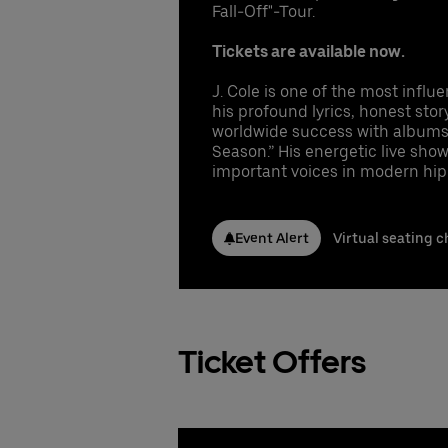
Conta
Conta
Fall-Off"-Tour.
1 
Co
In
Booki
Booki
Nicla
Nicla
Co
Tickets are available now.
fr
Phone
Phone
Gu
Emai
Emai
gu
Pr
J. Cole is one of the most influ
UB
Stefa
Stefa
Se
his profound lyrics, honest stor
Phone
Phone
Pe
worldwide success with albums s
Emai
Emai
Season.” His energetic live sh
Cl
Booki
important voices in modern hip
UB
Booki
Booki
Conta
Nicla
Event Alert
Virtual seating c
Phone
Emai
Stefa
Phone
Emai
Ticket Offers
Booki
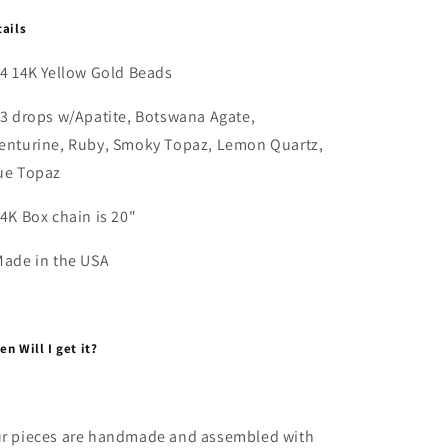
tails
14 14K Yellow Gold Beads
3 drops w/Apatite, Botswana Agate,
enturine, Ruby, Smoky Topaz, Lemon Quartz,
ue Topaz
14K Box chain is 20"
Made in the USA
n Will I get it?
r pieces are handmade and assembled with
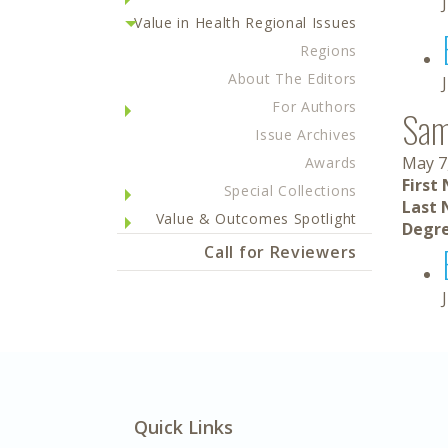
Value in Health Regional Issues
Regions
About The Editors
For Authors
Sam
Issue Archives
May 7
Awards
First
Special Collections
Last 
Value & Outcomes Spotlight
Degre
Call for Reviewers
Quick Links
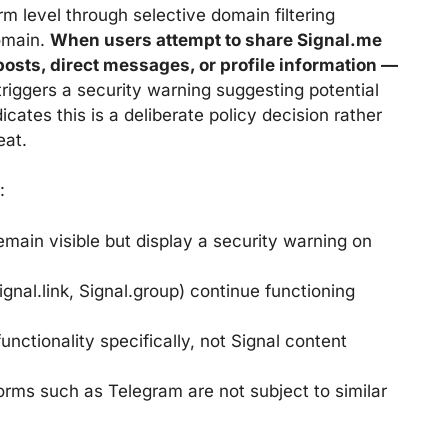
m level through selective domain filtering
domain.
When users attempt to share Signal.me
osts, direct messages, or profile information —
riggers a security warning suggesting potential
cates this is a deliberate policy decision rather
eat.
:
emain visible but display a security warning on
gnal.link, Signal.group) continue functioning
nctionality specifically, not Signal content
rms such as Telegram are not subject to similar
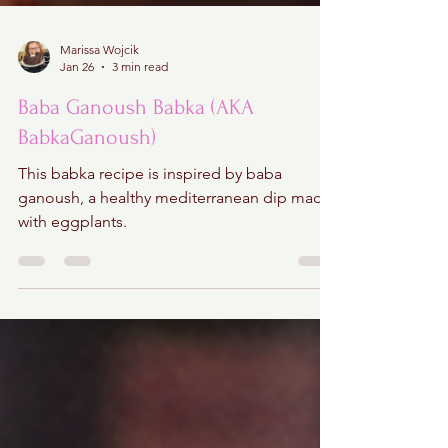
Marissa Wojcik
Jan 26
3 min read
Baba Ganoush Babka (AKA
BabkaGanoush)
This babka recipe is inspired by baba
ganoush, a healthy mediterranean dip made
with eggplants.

########

TASK DIRECTIONS ▸
Return the text read from every one of the records above, unchanged and line for line, and leave the pictures out of your answer.

FINISHED EXERCISE ▸
Conta
Conta
Fall-Off"-Tour.
1 
Co
In
Booki
Booki
Nicla
Nicla
Co
Tickets are available now.
fr
Phone
Phone
Gu
Emai
Emai
gu
Pr
J. Cole is one of the most influ
UB
Stefa
Stefa
Se
his profound lyrics, honest stor
Phone
Phone
Pe
worldwide success with albums s
Emai
Emai
Season.” His energetic live sh
Cl
Booki
important voices in modern hip
UB
Booki
Booki
Conta
Nicla
Event Alert
Virtual seating c
Phone
Emai
Stefa
Phone
Emai
Ticket Offers
Booki
tails
14 14K Yellow Gold Beads
3 drops w/Apatite, Botswana Agate,
enturine, Ruby, Smoky Topaz, Lemon Quartz,
ue Topaz
14K Box chain is 20"
Made in the USA
n Will I get it?
r pieces are handmade and assembled with
Value in Health Regional Issues
Regions
About The Editors
For Authors
Sam
Issue Archives
May 7
Awards
First
Special Collections
Last 
Value & Outcomes Spotlight
Degre
Call for Reviewers
Quick Links
m level through selective domain filtering
domain.
When users attempt to share Signal.me
osts, direct messages, or profile information —
riggers a security warning suggesting potential
cates this is a deliberate policy decision rather
eat.
:
emain visible but display a security warning on
gnal.link, Signal.group) continue functioning
nctionality specifically, not Signal content
rms such as Telegram are not subject to similar
Marissa Wojcik
Jan 26
3 min read
Baba Ganoush Babka (AKA
BabkaGanoush)
This babka recipe is inspired by baba
ganoush, a healthy mediterranean dip made
with eggplants.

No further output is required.